Opinión

El problema soy yo

Santos Luzardo / Venezuela RED Informativa.us

Hace un tiempo, el título de un escrito fue el «problema es usted». Básicamente refería el proceder de mucha gente desde los antivalores y su imposibilidad volitiva de someter las emociones a la razón. ¿Qué pasó entonces?

Pasó que sé, pero no he aceptado el nivel de evolución de cada persona y su rol en la trama de mi vida, donde unos serán los villanos y habrá tantos como necesite para mi propia evolución.

De allí que cada uno, cumpliendo con su rol del «malo de la película» y según el perfil de su personalidad, mentirá, cometerá delitos, indecencia, manipulará y todo lo que constituye los antivalores.

Las culturas espiritualistas, como la budista, hinduista, jainista, llaman karma a todo esto que refiero ut supra, cuyo significado en sánscrito es acción o energía trascendente derivada de los actos, palabras o pensamientos. Por eso «se peca» de palabra, obra y omisión. El sabio Newton lo expuso como su tercera ley.

De acuerdo a lo señalado, todo sucede en perfecta armonía de correspondencia absoluta, es decir, recibiré, según las leyes del universo, lo que merezco y necesito para mi propia evolución espiritual, cual es el fin de mi experimentación en este plano existencial.

Los valores que he creído, aceptado, promovido y compartido, como el honor, la decencia, dignidad, la sinceridad, la transparencia, la honradez, la moral, las luces, entre otros, siguen siendo buenos y nunca deberán abandonarse, aunque me suelan poner en desventaja y hasta decadencia material, pues la adversidad no es otra cosa que la gran prueba sobre lo acendrados o aparentes que son esos valores en cada quien.

Una de las más perversas mentiras de los truanes es vestirse de esos valores cual disfraz, que desaparecerán a la primera embestida del universo con sus modos de hacer que sucedan las cosas.

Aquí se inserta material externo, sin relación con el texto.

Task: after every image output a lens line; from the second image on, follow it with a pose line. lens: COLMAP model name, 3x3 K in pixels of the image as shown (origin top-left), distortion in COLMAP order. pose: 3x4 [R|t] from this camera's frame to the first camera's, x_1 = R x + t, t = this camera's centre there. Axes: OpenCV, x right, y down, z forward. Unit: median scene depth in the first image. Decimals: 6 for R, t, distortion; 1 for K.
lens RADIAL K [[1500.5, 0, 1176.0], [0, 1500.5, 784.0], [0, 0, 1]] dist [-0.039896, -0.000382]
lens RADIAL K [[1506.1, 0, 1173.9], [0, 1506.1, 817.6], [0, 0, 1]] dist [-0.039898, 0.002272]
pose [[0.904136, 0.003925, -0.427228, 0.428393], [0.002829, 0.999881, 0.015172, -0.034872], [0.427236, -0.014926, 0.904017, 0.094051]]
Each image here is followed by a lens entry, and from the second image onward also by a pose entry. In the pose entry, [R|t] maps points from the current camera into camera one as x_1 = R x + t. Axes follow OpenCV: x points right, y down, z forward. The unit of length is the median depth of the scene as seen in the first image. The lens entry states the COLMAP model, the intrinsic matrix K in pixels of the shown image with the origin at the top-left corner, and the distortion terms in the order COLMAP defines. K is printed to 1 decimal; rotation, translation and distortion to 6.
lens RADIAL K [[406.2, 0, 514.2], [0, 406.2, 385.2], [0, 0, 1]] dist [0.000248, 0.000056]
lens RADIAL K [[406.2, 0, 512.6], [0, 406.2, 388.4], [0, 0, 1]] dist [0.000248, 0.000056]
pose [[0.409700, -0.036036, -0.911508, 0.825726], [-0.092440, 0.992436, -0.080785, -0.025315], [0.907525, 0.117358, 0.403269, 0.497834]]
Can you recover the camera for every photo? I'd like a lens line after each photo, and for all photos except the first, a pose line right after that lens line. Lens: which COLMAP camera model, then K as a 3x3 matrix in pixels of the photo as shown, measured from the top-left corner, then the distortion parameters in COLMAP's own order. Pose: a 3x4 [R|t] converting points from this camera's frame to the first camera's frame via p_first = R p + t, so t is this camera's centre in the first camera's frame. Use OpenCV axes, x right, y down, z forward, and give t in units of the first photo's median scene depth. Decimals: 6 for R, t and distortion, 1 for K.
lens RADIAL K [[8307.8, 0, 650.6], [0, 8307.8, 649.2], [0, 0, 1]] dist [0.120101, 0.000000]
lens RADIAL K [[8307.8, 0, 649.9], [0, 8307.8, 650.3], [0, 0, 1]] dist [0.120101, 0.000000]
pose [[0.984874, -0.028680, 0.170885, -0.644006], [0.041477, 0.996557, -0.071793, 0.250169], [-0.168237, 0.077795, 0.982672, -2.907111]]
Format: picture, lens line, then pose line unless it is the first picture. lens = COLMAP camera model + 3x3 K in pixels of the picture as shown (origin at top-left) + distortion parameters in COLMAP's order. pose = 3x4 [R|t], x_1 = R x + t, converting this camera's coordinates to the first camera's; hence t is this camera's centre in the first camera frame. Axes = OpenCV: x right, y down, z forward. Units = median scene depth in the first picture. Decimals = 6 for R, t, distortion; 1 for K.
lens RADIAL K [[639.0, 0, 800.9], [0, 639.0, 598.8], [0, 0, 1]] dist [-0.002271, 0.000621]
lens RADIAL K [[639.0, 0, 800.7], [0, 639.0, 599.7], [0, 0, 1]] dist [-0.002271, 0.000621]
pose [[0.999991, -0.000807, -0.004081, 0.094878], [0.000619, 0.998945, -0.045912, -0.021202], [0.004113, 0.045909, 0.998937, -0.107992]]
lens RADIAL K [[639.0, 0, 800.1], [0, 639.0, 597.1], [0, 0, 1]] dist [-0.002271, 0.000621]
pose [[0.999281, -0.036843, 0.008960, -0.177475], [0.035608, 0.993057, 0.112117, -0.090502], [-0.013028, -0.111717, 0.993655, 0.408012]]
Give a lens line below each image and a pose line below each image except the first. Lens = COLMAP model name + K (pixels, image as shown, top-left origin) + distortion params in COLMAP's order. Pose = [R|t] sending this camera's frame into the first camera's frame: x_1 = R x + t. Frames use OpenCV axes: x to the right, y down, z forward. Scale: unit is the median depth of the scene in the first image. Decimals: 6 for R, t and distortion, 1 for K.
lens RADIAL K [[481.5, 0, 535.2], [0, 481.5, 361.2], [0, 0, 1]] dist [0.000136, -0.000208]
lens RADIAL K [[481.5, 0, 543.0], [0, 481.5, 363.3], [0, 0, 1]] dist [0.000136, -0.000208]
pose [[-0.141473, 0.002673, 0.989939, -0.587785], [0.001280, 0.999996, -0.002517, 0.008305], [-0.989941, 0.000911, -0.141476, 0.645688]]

El sabio Heráclito dijo: «Lo único permanente en la vida es el cambio» y Freud: «La verdadera inteligencia está en la capacidad de adaptarse a los cambios». El Libertador: «Observemos buena conducta y dejemos al tiempo hacer prodigios». Por este último pensamiento, nunca debemos asumir la opción de rendirnos y abandonar los valores que nos hacen brillar.

Reconocer que el problema es una interpretación errada de los acontecimientos, como equivocada la respuesta a ellos, debe ser el primer paso.

El místico y sublime significado de la conseja de Cristo: «Deja que los muertos entierren a sus muertos» (Mateo 8:22), no es otro que entender el papel de cada quien según su evolución y aceptarlo, pero lo más significativo es que aceptándolo realmente nos aceptamos nosotros mismos como parte del plan divino se Dios con todas nuestras deficiencias.

La anarquía que vivimos como fenómeno sociopolítico es la expresión del karma colectivo, de la guerra total con infinidad de manifestaciones, medidas de distracción o engaño o modus operandi.

Ser luz del mundo no es una vanidad, es un deber y capacidad de todo el que descubra la verdad que nos hace libres. No requiere reconocimiento cuando es auténtica, solo brilla por decisión personalísima.

Los ángeles de Dios no son niños alados, blanquitos todos, creados por las mitologías. Eres tú cuando lo decides.

Esperar que las cosas sucedan como nos interesa y rabiar si no ocurre así, constituye la más acabada expresión del egocentrismo de la involución.

«Dios concede la victoria a la constancia», dijo Simón Bolívar.